BOSH: So as you go further out in the solar system, you go past the gas giant planets. Jupiter, Saturn, Uranus and Neptune, and then you get to this smaller planet that is rocky and has a lot of ice on it as well. And so it’s interesting from that perspective because it gives us some insight into how solar systems are formed.
But my love affair with Pluto began when I was in college and I started looking at Pluto and preparing for this special event called a stellar occultation that we ended up doing in 1988, which would tell us whether or not Pluto had an atmosphere.
And the fact that from the Earth we could tell that Pluto has an atmosphere at the time, I just thought was the coolest thing, you know, when the New Horizons spacecraft went past in 2015 …
GILGER: Right.
BOSH: … you can’t ask for anything better than to have pictures of Pluto’s heart, you know? Yeah. That was just so beautiful. So from the, from the aesthetic and the artistic perspective, Pluto is sort of reaching out to you, saying, come love me. So lovable.
GILGER: It’s so lovable.
BOSH: It is so lovable. Absolutely. And it’s got mountains, and it’s got great fields of ice, and it’s just things are moving. It is just such a dynamic planet and so interesting scientifically, as well as sort of that romantic story of what is happening with Pluto, how is it out there on the edge of the solar system, and then how we know about it.
GILGER: Yeah, yeah. How we know about it.
BOSH: Right.
GILGER: So, I mean, let’s end on that note, right? Like, Pluto is, as you say, your planet, our planet here in Arizona. I mean, how important is Pluto to Lowell, to Flagstaff? I mean, to this place? It sounds like it’s a real identity piece to you, whether it’s a dwarf planet or a real planet and will become the ninth again.
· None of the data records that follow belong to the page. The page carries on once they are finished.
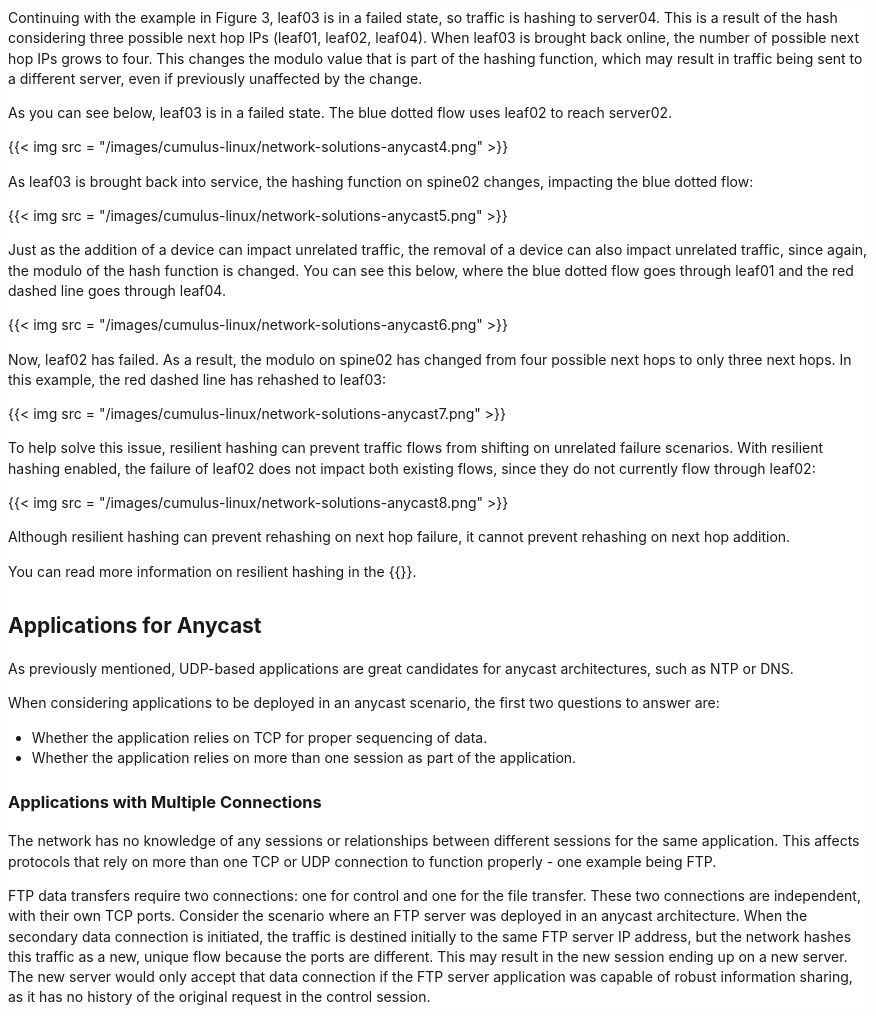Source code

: Continuing with the example in Figure 3, leaf03 is in a failed state, so traffic is hashing to server04. This is a result of the hash considering three possible next hop IPs (leaf01, leaf02, leaf04). When leaf03 is brought back online, the number of possible next hop IPs grows to four. This changes the modulo value that is part of the hashing function, which may result in traffic being sent to a different server, even if previously unaffected by the change.

As you can see below, leaf03 is in a failed state. The blue dotted flow uses leaf02 to reach server02.

{{< img src = "/images/cumulus-linux/network-solutions-anycast4.png" >}}

As leaf03 is brought back into service, the hashing function on spine02 changes, impacting the blue dotted flow:

{{< img src = "/images/cumulus-linux/network-solutions-anycast5.png" >}}

Just as the addition of a device can impact unrelated traffic, the removal of a device can also impact unrelated traffic, since again, the modulo of the hash function is changed. You can see this below, where the blue dotted flow goes through leaf01 and the red dashed line goes through leaf04.

{{< img src = "/images/cumulus-linux/network-solutions-anycast6.png" >}}

Now, leaf02 has failed. As a result, the modulo on spine02 has changed from four possible next hops to only three next hops. In this example, the red dashed line has rehashed to leaf03:

{{< img src = "/images/cumulus-linux/network-solutions-anycast7.png" >}}

To help solve this issue, resilient hashing can prevent traffic flows from shifting on unrelated failure scenarios. With resilient hashing enabled, the failure of leaf02 does not impact both existing flows, since they do not currently flow through leaf02:

{{< img src = "/images/cumulus-linux/network-solutions-anycast8.png" >}}

Although resilient hashing can prevent rehashing on next hop failure, it cannot prevent rehashing on next hop addition.

You can read more information on resilient hashing in the {{<link url="Equal-Cost-Multipath-Load-Sharing-Hardware-ECMP" text="ECMP chapter">}}.

## Applications for Anycast

As previously mentioned, UDP-based applications are great candidates for anycast architectures, such as NTP or DNS.

When considering applications to be deployed in an anycast scenario, the first two questions to answer are:

- Whether the application relies on TCP for proper sequencing of data.
- Whether the application relies on more than one session as part of the application.

### Applications with Multiple Connections

The network has no knowledge of any sessions or relationships between different sessions for the same application. This affects protocols that rely on more than one TCP or UDP connection to function properly - one example being FTP.

FTP data transfers require two connections: one for control and one for the file transfer. These two connections are independent, with their own TCP ports. Consider the scenario where an FTP server was deployed in an anycast architecture. When the secondary data connection is initiated, the traffic is destined initially to the same FTP server IP address, but the network hashes this traffic as a new, unique flow because the ports are different. This may result in the new session ending up on a new server. The new server would only accept that data connection if the FTP server application was capable of robust information sharing, as it has no history of the original request in the control session.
BOSH: Exactly. I think that what we hear from our visitors, you know, the public just loves Pluto. And the fact that it was discovered here, and they can go and see the tele, and touch the telescope that was used to discover it, that really connects people with this history. And so for the observatory, you know, there have been a number of important discoveries at Lowell Observatory over the, you know, the 130-plus years that we have existed. And Pluto is one of the big ones.
So, you know, that’s something that we tout along with the expansion of the universe and a whole number of other ones as well. But it’s part of our identity. And the fact that this is part of our history is big for Lowell Observatory and also Flagstaff.
And also, I don’t know if you know this, but Pluto has a real Flagstaff connection beyond Lowell Observatory because its largest moon, Charon, was discovered down the road at the U.S. Naval Observatory. We have astronomers here who are continuing to study Pluto and its atmosphere. And it’s just a big part of who we are and what we do here.